Hi,
It’s Thanksgiving and I’m at my parents house alone. They went to my aunt’s for thanksgiving, leaving me alone on this dark and cold night.
I am like no one else here. I self injured obviously.
I know by now that self injury is bad. I’ve only caused problems. I’ve injured myself and I’ve disfigured myself.
I stopped self injury 1 year ago today.
And yet…on this 1 year anniversary, I feel more hopeless than I did a year ago.
A year ago, there was the hope of healing. That steroid injections would stop my pain. That the laser treatments would ease the scars.
Yet here I sit, 1 year later, still suffering the same problems, still getting the same treatments.
I’ve disfigured myself.
I’m a male, and I need to wear cosmetic cover up to hide my self injury.
I have no insurance, so I have to take what I can get. Charity care from a local hospital that allows me to see a psychiatrist once a week. But she does not understand self injury.
I feel so trapped. My parents, whom I’ve had to move in with because my depression is severe, refuse to even discuss my self injury, or the medical treatments I am doing to try to heal. They won’t go with me to the doctor.
I have no friends. My over whelming depression has scared off the few good friends I have, to the point that I am now friendless.

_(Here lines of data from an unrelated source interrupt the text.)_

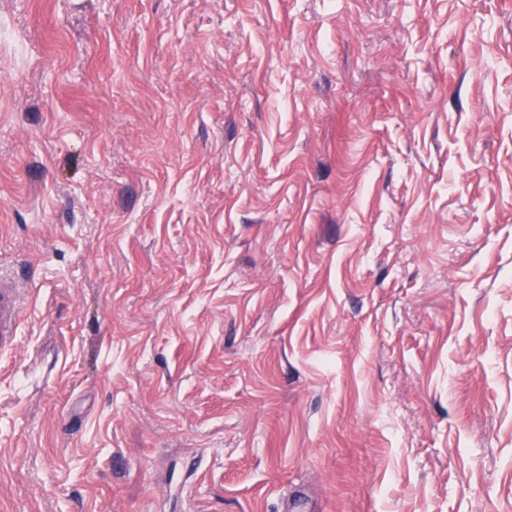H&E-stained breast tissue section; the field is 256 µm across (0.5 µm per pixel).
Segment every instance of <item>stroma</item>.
<instances>
[{
	"label": "stroma",
	"mask_w": 512,
	"mask_h": 512,
	"mask_svg": "<svg viewBox=\"0 0 512 512\" xmlns=\"http://www.w3.org/2000/svg\"><path fill=\"white\" fill-rule=\"evenodd\" d=\"M8 512H512V0H0ZM21 300V288L15 280L0 277V344L11 342Z\"/></svg>",
	"instance_id": "stroma-1"
}]
</instances>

Trapped in an unfeeling, cold house, where my parents care so little about me that they left me here to go to their relatives for Thanksgiving.
I’m having such a hard time tonight.
i get it completley… if you read my previous post youll know i self ingure as well and im suffering depression as well. also, i didnt know today was thanks giving untill 10:30 a.m. and my parents didnt make any plans… intresting huh? but you arent alone.
I’m so sad to read this and I so know the feeling of profound depression and hopelessness you are describing. I, too, have disfigured myself with my self injury. I choose to not cover up and have not had any type of cosmetic surgery – I decided a few years ago that my scars told my story and showed my strength. We all make choices about how we choose to deal with our injuries and I respect yours.
What concerned me was how sad this post seemed and what I or anybody could say to help. On one hand, sometimes I think people just want to “get it out there” and have an audience. On the other hand, if nobody responds, I think it feeds the lonliness.
You may not find comfort in it, but I am truly amazed that in light of such an oppressive and unloving situation, you have remained injury-free for a year. In a lonely and dark house, I hope you found time to give thanks for that because that is success. I can’t say the same for myself and I don’t think my situation is half as bad. Almost 10 years ago, I almost died in a major suicide attempt. Today I say that my success is that I am alive. It may be hard to see your successes that way, for living life and living an injury-free life because life is so bleak right now, but think of how you may think of it 10 years from now.
I hope you are doing well. And I hope what I wrote made some sense to you. You are special. You are loved.